Input START
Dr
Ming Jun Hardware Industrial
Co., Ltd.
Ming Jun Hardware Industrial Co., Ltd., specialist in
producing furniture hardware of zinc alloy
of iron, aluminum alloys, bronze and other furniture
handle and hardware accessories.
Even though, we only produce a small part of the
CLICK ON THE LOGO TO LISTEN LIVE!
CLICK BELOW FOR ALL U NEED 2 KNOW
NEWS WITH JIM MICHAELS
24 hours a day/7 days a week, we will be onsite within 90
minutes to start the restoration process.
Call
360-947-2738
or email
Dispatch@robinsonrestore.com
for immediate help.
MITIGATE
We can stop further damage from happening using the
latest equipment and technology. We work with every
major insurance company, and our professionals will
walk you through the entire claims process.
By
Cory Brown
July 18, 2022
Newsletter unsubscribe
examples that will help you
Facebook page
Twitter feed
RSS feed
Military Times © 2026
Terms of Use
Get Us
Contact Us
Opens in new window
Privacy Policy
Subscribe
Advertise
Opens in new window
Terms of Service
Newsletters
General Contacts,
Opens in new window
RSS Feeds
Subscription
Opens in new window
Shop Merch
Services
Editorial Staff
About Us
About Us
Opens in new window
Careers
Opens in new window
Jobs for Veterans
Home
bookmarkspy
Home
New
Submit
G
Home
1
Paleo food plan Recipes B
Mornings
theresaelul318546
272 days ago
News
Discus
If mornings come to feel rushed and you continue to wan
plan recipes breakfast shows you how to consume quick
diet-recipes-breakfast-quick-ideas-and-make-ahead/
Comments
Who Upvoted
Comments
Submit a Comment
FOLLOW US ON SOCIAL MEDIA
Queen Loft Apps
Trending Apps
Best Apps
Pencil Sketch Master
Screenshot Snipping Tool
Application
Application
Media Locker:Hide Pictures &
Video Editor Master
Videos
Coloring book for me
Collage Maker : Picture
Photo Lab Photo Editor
Input END
Lay out every line of text in the records as a JSON list of strings, with one string per line and no entries for blank lines.

[
  "Dr",
  "Ming Jun Hardware Industrial",
  "Co., Ltd.",
  "Ming Jun Hardware Industrial Co., Ltd., specialist in",
  "producing furniture hardware of zinc alloy",
  "of iron, aluminum alloys, bronze and other furniture",
  "handle and hardware accessories.",
  "Even though, we only produce a small part of the",
  "CLICK ON THE LOGO TO LISTEN LIVE!",
  "CLICK BELOW FOR ALL U NEED 2 KNOW",
  "NEWS WITH JIM MICHAELS",
  "24 hours a day/7 days a week, we will be onsite within 90",
  "minutes to start the restoration process.",
  "Call",
  "360-947-2738",
  "or email",
  "Dispatch@robinsonrestore.com",
  "for immediate help.",
  "MITIGATE",
  "We can stop further damage from happening using the",
  "latest equipment and technology. We work with every",
  "major insurance company, and our professionals will",
  "walk you through the entire claims process.",
  "By",
  "Cory Brown",
  "July 18, 2022",
  "Newsletter unsubscribe",
  "examples that will help you",
  "Facebook page",
  "Twitter feed",
  "RSS feed",
  "Military Times © 2026",
  "Terms of Use",
  "Get Us",
  "Contact Us",
  "Opens in new window",
  "Privacy Policy",
  "Subscribe",
  "Advertise",
  "Opens in new window",
  "Terms of Service",
  "Newsletters",
  "General Contacts,",
  "Opens in new window",
  "RSS Feeds",
  "Subscription",
  "Opens in new window",
  "Shop Merch",
  "Services",
  "Editorial Staff",
  "About Us",
  "About Us",
  "Opens in new window",
  "Careers",
  "Opens in new window",
  "Jobs for Veterans",
  "Home",
  "bookmarkspy",
  "Home",
  "New",
  "Submit",
  "G",
  "Home",
  "1",
  "Paleo food plan Recipes B",
  "Mornings",
  "theresaelul318546",
  "272 days ago",
  "News",
  "Discus",
  "If mornings come to feel rushed and you continue to wan",
  "plan recipes breakfast shows you how to consume quick",
  "diet-recipes-breakfast-quick-ideas-and-make-ahead/",
  "Comments",
  "Who Upvoted",
  "Comments",
  "Submit a Comment",
  "FOLLOW US ON SOCIAL MEDIA",
  "Queen Loft Apps",
  "Trending Apps",
  "Best Apps",
  "Pencil Sketch Master",
  "Screenshot Snipping Tool",
  "Application",
  "Application",
  "Media Locker:Hide Pictures &",
  "Video Editor Master",
  "Videos",
  "Coloring book for me",
  "Collage Maker : Picture",
  "Photo Lab Photo Editor"
]